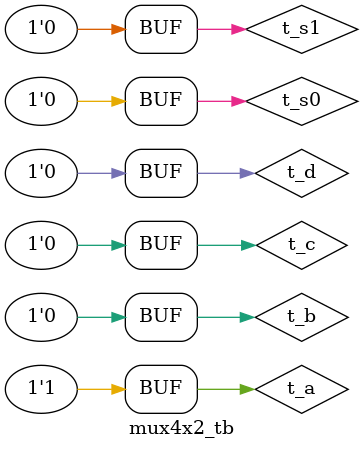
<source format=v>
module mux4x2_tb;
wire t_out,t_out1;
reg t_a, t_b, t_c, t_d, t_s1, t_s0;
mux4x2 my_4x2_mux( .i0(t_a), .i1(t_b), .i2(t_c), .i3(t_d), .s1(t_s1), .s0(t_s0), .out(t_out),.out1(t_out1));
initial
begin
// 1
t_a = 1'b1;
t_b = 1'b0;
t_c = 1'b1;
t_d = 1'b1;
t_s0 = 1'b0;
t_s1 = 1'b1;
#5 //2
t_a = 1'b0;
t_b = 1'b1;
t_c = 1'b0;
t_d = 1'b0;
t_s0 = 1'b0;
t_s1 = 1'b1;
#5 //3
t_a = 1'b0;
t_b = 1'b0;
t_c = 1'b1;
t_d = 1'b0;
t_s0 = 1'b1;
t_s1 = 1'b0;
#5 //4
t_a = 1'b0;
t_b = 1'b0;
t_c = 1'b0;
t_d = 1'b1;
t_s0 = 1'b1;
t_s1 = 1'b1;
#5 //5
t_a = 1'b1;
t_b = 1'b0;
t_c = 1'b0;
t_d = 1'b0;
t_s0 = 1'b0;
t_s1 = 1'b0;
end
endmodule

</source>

---

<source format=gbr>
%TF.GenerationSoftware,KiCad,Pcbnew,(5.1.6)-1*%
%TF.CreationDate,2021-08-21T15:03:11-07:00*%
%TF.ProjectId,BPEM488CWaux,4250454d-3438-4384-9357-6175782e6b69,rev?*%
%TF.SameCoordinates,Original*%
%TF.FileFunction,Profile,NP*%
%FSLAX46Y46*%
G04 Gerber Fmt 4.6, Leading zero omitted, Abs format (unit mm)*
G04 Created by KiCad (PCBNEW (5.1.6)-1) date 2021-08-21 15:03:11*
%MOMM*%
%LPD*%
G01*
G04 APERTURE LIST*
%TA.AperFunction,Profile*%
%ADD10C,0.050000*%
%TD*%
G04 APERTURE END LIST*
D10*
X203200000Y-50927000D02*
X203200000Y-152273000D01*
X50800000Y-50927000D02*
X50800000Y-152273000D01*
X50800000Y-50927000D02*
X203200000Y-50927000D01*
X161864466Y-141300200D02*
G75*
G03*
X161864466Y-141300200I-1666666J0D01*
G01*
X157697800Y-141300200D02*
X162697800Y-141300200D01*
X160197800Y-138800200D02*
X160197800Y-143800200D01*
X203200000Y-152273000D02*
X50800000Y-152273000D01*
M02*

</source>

**What is required:** Whenever the word "APERTURE" appears in a line above, copy that line.

**Worked solution:**
G04 APERTURE LIST*
G04 APERTURE END LIST*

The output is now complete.